王莲的丈夫原来是五大连池农场职工,因工受伤,下肢瘫痪。受伤时,他是个年轻小伙,还没有结婚。伤后不仅不能工作,而且生活也不能自理。一开始农场派人照顾,时间长了也不是个办法,就对他说,可以找个媳妇照顾,农场出护理费,媳妇拿着护理费,也算有工资,肥水不流外人田,他一听就同意了。男人老家是河南的,和王莲在一个村。当时,农场职工是国家的正式工人——农业工人,每月有工资,是农村姑娘心中理想的对象,嫁个工人在村里很风光,因为只有漂亮的村姑才能嫁给工人。在王莲家人眼中,小伙子虽然瘫痪了,但“人家是工人”,农业工人也是工人,每月工资加上护理费,嫁给他也算吃穿不愁了。王莲身体粗壮,脸上还有几粒麻子,在村里也嫁不到什么好人家。因此,婚事一说就成。

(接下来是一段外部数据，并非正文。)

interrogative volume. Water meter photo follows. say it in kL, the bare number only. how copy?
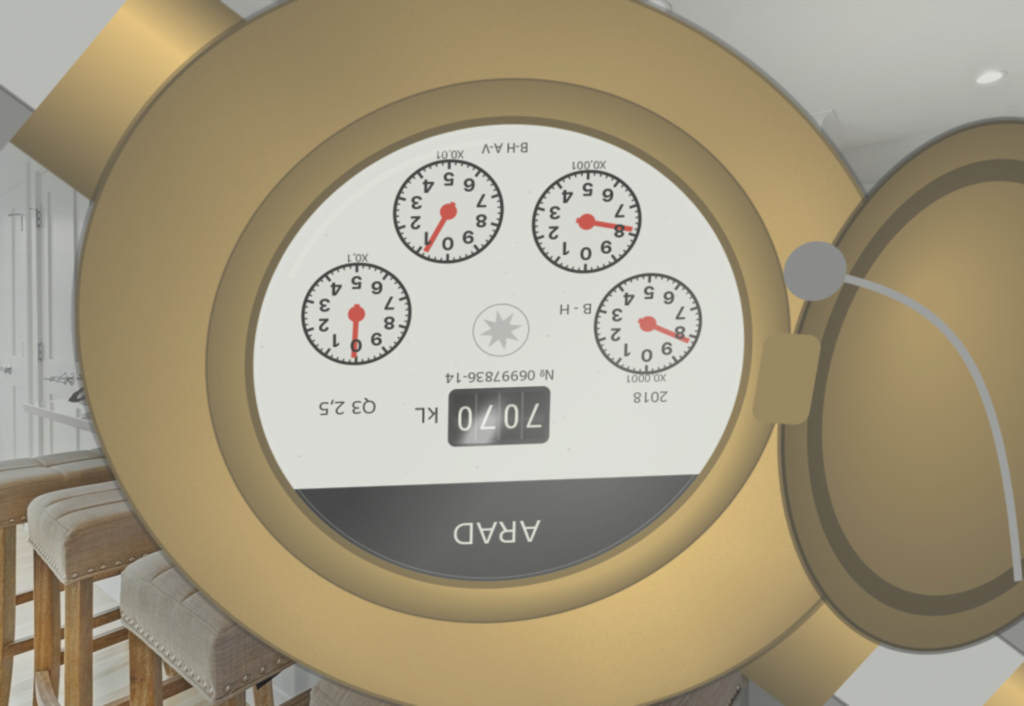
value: 7070.0078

就这样,王莲从河南老家来到了北大荒,每天的生活就是照顾丈夫,伺候他吃饭、穿衣、睡觉、大小便……做家里家外的所有活计。由于男人不能过夫妻生活,他们抱养了一个女孩儿,这女孩儿是王莲的亲侄女。王莲照顾男人没办法照顾孩子,女孩儿一直养在河南老家,平时家里只有两口人。日子就这样一年年地过去,他们夫妻已经十几年了,收养的女儿都快上中学了。

王莲的故事让我震惊。我实在不敢想象,一个女人长年照顾瘫痪病人的日子是怎么熬过来的。五大连池天气寒冷,冬天时间长,取暖就是个大问题。此外,每年一次的扒炕抹墙,几乎是个累死人的活儿,所谓“扒炕抹墙、累死阎王”。还有打柴火、挑水这些体力活儿,通常都是男人干。女人缝缝补补、烧火做饭、照顾孩子。因此,家庭实际上是个互助组,男女分工合作才能较好地应付日常生活。

王莲常年伺候一个瘫子,像男人一样忙里忙外,所有的活儿都是一个人干,她心里的苦闷和委屈难以言说。我突然意识到,怪不得干活时她从不像别的老娘们一样嘻嘻哈哈,打打闹闹,总像有心事,原来家里竟然是这样!十几年了,真不知她是怎么挺过来的!怪不得家属队的老娘们都服她,和王莲比较,自己家的男人窝囊点儿、懒点儿都不算个事儿,有个老娘们对我说,“和她比,我就像生活在蜜罐里一样。”

后来,我调到了八连,这是离团部最远的连队,和王莲也就很少联系了。但是我一直没有忘记她。再后来,我得知了她的消息。王莲的瘫痪丈夫死了,她改嫁了,男人是水泥厂副厂长。副厂长原来的老婆病死了,留下四个孩子,大的十三四岁,小的四五岁,她嫁过去做了四个孩子的后妈。我担心她还要再吃苦受累,没想到,再见到王莲的时候,她一脸幸福,说男人对她特别好,除了做饭、收拾屋子,她什么都不用干,再说家务活儿和过去比起来“都不算是活儿”,生活比过去好多了。她和丈夫的孩子们相处的也挺好,最小的孩子对她很依恋,“到哪儿都跟着她”。她的养女也从河南老家接回来了,在团部中学上学。王莲说,“我现在过上好日子了,”她满足得不得了。看着她满脸的幸福,我由衷地为她高兴。这个苦命的女人终于过上了正常的日子——和别的女人一样的日子。

王莲前夫是我在五大连池看到的第一个也是唯一的高位截瘫残疾人,那时叫残废。他是个可怜的人,我非常同情他。但是,我更同情王莲。他拖累了王莲十几年,一个女人的青春岁月和最好年华,就在每天抱瘫痪丈夫上炕、下炕和吃喝拉撒中慢慢地流逝。幸好,这只是王莲的半辈子。

在五大连池,王莲是我见到的生活最苦、最累,也是最能干、最善良的女人,面对艰难困苦、苦不堪言的生活,她坦然面对,坚韧顽强,这种生活态度,不仅深深地打动了我,也打动了2连家属队的老娘们,每每令我们唏嘘不已,感慨不已。

作者:魏曼华,1953年4月出生,女,北京第67中学1969届初中毕业生。1969年8月下乡到黑龙江生产建设兵团1师5团2连,后勤排放羊班饲养员、文书。1974年7月调到8连,副指导员。1978年2月转到河北省霸县插队,1978年8月病退回北京。